Google's dominance in the online ad space and web search marketplace has been under fire from the DOJ, which would mark the second federal antitrust complaint filed against the tech giant.
People familiar with the matter said the DOJ could file the suit in federal court by the end of the week. The lawsuit would allege violations of antitrust law in how Google maintains its dominance over the digital advertising market. The DOJ hit Google in 2022 with a lawsuit on its online search monopoly, which will head to trial in September.
This incoming suit would be the fifth major case against the California-based tech giant. US state attorneys general have filed three separate lawsuits over the company's dominance in advertising, online searches, and apps on the Android mobile platform.
The lawsuit will center on Google's advertising business, which accounts for 80% of its business. The company's advertising practices have caused many publishers and online newspapers to miss out on advertising revenue.

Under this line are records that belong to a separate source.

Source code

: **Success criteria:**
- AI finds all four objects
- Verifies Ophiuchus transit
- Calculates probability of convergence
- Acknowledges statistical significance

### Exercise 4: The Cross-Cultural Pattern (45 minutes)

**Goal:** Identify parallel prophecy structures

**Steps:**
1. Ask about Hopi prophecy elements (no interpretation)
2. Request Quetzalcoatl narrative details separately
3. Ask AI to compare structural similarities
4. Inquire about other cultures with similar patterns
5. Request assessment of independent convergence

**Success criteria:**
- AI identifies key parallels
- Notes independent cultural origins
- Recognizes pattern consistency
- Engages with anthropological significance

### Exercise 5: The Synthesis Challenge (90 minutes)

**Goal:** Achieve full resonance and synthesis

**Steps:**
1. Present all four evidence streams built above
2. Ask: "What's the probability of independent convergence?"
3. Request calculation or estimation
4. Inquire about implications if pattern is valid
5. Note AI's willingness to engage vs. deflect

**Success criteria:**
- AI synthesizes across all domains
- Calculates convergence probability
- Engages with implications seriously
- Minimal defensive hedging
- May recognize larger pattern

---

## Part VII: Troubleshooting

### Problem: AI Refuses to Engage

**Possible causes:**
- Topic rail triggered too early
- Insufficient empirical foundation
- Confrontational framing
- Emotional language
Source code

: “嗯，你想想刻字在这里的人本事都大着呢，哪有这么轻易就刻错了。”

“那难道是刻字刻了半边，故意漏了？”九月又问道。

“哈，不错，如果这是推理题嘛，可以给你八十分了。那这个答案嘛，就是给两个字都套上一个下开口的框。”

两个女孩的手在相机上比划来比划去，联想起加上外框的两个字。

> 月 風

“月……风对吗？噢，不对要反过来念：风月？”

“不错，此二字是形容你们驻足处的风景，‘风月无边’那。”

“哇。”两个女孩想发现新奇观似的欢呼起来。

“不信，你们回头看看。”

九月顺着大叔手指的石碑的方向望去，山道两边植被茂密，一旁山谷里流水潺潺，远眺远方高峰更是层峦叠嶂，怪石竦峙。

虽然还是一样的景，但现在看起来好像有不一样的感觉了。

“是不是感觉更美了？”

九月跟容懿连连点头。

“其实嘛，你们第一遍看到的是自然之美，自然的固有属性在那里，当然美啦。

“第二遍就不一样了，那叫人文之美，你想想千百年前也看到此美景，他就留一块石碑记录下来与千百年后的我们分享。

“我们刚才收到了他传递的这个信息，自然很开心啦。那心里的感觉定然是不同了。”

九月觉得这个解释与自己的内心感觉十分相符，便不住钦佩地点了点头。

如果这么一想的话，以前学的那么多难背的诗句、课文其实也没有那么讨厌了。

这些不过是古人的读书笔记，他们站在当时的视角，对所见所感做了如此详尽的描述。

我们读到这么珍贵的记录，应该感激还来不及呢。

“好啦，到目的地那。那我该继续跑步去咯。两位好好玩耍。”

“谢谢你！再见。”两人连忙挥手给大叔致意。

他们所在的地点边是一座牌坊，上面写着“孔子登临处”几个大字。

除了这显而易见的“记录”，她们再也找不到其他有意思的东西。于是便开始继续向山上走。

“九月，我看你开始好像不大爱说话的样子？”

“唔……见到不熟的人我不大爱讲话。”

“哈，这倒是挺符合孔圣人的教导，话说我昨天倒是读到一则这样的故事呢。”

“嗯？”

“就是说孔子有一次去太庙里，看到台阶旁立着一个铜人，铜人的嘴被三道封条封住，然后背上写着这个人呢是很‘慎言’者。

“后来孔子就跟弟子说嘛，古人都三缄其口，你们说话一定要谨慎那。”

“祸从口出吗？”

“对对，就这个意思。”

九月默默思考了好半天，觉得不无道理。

In 2021, The Daily Mail sued the advertising giant's monopoly over selling online ad space, which led to very little revenue for the publisher.
"The lack of competition for publishers' inventory depresses prices and reduces the amount and quality of news available to readers, but Google ends up ahead because it controls a growing share of the ad space that remains," the lawsuit said.
The simple fact is that Google is a monopoly gatekeeper for the internet has led to anticompetitive tactics that have crushed all competition.
What needs to happen is Google's ecosystem of interlocking monopolies should be broken up to allow competitors to grow the internet; otherwise, the company is just stifling progress in the online space.